Rabbi Shlomo Riskin, chief rabbi of Efrat, West Bank, met with the Pope and briefed him on the work of the Center for Jewish-Christian Understanding and Cooperation (CJCUC). 

“We are taking Your Holiness’ call to stand in solidarity with our Christian brothers and sisters in Israel and advocating on their behalf,” Riskin said, according to a CJCUC statement. He told the Holy Father that the group is looking for ways to alleviate Christians’ poverty in Israel and to foster dialogue on issues of faith. 

Benedict XVI responded that “we need to work together,” the statement informed. 

After the audience, CJCUC’s executive director, David Nekrutman, said that Jews as a majority are “coming face to face with religious minorities” and the biblical mandate, “You shall love the stranger in your land.” 
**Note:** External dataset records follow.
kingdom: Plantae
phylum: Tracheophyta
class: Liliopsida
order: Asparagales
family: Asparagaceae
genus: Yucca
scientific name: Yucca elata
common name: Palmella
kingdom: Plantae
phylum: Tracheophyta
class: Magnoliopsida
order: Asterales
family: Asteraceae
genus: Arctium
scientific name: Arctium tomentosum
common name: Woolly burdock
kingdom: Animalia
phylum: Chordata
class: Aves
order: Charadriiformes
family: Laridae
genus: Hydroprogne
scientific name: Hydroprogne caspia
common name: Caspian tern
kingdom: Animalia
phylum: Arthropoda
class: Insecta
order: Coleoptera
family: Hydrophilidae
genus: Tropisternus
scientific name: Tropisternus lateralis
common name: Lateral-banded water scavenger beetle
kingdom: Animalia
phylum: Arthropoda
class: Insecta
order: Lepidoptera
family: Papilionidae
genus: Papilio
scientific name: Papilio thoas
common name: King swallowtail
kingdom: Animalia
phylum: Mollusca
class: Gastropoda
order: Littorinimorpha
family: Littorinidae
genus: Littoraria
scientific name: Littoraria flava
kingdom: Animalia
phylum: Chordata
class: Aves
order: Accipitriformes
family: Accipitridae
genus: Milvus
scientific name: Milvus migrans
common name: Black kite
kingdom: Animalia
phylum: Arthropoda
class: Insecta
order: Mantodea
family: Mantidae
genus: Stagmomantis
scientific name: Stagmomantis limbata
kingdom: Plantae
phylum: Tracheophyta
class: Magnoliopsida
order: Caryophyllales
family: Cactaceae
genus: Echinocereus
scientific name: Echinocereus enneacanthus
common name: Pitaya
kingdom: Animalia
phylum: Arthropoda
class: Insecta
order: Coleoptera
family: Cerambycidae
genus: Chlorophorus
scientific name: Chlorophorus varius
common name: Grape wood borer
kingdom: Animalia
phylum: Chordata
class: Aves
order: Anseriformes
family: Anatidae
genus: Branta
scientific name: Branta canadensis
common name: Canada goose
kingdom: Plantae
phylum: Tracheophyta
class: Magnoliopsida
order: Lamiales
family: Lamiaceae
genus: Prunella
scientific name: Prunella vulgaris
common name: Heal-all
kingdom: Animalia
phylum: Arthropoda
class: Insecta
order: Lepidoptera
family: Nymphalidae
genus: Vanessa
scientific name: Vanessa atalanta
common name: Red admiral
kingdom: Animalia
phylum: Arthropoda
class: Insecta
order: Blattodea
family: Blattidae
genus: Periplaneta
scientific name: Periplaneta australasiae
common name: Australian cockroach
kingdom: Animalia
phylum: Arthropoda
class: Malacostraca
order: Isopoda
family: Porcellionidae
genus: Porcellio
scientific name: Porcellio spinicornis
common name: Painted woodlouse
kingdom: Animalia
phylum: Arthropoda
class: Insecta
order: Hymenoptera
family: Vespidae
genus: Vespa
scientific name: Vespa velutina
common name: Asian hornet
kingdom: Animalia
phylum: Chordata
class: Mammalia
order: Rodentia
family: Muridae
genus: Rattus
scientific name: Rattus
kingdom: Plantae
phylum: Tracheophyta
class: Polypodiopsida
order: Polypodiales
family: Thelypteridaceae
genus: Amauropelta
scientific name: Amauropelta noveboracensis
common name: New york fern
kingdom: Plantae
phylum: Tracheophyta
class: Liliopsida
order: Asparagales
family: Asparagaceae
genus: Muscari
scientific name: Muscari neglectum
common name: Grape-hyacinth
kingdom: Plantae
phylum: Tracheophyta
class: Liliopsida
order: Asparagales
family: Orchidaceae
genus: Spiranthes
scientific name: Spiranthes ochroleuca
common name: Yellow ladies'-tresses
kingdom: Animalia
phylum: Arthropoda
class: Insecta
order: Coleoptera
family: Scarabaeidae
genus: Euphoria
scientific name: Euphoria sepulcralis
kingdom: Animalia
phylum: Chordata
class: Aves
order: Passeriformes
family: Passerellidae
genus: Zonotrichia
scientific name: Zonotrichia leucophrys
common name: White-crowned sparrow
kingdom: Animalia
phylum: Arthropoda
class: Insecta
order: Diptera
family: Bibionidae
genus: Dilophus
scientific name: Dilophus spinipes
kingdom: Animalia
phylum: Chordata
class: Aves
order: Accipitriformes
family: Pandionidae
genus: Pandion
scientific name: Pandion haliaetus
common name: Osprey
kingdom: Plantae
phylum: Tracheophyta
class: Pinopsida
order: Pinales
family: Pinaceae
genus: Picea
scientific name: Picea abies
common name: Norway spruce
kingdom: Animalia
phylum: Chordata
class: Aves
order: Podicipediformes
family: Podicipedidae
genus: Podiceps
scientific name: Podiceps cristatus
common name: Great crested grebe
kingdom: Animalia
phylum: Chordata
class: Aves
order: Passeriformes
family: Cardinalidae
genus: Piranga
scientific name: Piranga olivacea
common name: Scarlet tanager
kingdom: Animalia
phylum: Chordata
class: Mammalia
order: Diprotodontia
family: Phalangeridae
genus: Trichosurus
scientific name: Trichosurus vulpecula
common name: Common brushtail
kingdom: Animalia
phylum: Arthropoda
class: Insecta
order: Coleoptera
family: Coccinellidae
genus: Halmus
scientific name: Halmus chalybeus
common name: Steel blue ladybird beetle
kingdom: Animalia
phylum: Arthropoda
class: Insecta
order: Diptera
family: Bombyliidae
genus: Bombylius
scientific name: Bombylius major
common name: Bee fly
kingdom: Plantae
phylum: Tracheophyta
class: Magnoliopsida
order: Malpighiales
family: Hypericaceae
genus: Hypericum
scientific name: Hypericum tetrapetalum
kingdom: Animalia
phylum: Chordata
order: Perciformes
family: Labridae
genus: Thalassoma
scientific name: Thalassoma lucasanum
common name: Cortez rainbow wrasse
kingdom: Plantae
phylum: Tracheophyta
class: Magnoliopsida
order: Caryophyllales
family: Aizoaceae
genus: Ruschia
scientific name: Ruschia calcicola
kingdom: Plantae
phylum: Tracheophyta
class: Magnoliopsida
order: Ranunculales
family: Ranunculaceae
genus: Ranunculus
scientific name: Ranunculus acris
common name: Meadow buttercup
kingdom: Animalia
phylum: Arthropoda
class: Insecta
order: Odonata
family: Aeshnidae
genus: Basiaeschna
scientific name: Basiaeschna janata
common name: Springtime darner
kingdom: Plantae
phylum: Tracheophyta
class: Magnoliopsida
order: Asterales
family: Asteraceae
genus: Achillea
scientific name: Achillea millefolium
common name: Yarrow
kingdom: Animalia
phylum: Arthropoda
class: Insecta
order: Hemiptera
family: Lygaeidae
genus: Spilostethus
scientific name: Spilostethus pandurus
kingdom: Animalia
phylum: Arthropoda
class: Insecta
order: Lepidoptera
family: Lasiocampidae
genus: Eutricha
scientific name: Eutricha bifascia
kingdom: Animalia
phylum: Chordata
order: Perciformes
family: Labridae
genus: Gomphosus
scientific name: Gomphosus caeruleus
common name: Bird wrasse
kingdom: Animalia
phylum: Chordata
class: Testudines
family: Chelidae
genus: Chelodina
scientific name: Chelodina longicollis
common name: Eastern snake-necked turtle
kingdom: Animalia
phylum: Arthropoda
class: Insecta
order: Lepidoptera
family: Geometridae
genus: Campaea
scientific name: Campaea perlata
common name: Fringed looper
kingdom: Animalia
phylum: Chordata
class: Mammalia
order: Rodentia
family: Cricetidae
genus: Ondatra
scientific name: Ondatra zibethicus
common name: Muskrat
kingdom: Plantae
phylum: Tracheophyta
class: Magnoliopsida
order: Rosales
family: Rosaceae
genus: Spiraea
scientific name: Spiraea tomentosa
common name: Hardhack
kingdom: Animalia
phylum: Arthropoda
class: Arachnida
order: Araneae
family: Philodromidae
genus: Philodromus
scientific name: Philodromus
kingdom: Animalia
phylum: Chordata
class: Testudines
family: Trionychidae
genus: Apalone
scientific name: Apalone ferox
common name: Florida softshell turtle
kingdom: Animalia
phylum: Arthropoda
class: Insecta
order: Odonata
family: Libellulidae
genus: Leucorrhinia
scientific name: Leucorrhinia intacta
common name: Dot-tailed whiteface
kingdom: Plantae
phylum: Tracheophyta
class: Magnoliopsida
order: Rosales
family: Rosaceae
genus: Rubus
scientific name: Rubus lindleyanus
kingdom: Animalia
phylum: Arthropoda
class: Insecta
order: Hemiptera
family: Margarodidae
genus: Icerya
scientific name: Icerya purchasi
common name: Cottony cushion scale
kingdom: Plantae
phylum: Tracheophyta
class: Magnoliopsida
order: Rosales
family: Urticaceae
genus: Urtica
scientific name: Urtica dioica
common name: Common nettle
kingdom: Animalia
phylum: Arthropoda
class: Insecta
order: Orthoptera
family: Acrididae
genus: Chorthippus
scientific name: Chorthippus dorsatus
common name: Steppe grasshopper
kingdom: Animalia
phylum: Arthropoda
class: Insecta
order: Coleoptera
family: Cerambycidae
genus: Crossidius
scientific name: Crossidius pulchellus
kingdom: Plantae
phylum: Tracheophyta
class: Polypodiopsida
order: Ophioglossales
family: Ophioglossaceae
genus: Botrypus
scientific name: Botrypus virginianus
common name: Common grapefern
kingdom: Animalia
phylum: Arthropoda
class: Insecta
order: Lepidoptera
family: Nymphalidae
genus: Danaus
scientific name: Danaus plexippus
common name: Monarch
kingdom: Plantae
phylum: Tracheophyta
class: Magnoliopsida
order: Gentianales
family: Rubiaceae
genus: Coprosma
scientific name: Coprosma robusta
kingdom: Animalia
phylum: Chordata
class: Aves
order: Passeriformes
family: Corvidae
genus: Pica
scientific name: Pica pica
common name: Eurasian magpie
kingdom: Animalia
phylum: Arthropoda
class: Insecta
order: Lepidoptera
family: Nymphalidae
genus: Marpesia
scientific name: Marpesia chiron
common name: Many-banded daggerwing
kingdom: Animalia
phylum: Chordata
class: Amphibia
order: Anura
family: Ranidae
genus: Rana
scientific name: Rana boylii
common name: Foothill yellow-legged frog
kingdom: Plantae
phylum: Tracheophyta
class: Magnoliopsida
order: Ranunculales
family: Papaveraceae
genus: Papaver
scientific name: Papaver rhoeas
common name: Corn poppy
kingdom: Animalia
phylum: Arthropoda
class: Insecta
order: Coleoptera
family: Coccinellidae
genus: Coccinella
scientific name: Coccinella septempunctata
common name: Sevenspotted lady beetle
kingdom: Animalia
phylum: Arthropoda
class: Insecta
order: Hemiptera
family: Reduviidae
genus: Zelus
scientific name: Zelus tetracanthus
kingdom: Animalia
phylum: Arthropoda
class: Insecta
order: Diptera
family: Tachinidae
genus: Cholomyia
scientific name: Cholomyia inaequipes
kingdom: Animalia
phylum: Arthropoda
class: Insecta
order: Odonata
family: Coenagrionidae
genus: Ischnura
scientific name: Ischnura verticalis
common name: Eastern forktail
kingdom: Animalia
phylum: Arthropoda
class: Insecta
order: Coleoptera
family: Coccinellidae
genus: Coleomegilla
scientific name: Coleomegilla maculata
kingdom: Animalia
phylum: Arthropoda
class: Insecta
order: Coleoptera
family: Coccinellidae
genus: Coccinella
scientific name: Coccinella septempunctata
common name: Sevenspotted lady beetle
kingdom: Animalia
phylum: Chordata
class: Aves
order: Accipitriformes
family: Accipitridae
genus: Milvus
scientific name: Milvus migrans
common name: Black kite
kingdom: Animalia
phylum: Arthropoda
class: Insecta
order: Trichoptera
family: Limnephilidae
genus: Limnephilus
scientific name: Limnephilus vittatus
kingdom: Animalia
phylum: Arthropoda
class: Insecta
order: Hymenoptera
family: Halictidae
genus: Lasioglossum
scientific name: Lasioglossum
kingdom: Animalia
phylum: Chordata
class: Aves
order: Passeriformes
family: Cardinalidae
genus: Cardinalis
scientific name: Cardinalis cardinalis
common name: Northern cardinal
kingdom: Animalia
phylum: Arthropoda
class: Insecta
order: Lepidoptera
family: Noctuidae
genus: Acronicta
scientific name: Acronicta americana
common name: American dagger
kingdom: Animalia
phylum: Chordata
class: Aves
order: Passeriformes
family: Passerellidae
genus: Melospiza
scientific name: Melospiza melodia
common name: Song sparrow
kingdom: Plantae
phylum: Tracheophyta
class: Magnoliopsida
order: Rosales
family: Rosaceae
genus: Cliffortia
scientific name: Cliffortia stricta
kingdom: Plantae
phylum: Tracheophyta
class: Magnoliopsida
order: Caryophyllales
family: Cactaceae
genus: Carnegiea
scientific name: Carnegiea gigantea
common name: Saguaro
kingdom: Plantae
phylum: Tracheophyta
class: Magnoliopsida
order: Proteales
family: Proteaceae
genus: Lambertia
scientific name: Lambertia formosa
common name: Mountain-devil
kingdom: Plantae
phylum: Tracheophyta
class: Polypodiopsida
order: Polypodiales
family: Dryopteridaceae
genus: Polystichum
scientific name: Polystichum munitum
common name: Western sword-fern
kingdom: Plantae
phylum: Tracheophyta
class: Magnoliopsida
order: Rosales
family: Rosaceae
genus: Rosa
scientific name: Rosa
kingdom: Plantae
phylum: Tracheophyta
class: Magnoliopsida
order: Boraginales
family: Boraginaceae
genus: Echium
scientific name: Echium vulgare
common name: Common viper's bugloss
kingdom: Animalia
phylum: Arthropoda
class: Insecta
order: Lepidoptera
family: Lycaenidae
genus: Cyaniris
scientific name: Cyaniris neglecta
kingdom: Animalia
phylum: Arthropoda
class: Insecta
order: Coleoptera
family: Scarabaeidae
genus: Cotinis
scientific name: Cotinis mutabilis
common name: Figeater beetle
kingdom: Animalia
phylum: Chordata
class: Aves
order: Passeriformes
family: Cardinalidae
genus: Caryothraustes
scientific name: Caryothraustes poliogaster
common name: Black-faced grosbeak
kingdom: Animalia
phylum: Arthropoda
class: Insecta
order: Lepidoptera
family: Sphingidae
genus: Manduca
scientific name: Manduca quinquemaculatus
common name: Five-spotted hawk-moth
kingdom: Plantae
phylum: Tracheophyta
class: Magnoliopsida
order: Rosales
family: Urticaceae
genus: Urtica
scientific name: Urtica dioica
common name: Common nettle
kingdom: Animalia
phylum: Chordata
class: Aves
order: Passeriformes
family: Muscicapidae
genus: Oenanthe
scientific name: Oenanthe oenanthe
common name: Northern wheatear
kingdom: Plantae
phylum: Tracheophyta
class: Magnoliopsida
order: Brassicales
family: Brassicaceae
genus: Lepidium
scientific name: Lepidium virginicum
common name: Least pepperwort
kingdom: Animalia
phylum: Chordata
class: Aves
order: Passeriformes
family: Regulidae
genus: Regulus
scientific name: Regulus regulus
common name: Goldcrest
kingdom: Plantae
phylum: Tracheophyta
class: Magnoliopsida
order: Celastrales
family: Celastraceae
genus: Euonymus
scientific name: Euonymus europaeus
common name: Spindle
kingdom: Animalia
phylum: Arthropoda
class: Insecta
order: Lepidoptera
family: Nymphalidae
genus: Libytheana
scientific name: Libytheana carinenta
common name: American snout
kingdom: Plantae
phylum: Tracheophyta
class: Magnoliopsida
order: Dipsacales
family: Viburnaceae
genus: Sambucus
“Each religious and ethnic community in Israel has its specific needs and we cannot just lump everyone into one melting pot. As an organization whose niche is to improve relations between Judaism and Christianity, CJCUC feels that the way to become a trusted dialogue partner with Christians living in the Holy Land is that we must address their individual concerns,” he stated. 

Rabbi Riskin also reported that he told the Holy Father about a program to instruct rabbis on joining with other religious leaders to deepen understanding and cooperation, and about “current dialogue opportunities for Christians visiting Israel to learn more about the Jewish roots of the Christian faith.” 

One such initiative in this vein is explained at the CJCUC Web site: a campus to be established for Christians on the shores of the Sea of Galilee, with a curriculum “designed to teach Christians the Hebraic foundations of their faith along with classes to learn about the significance of Israel today in the areas of history, archaeology, economics and political accomplishments.”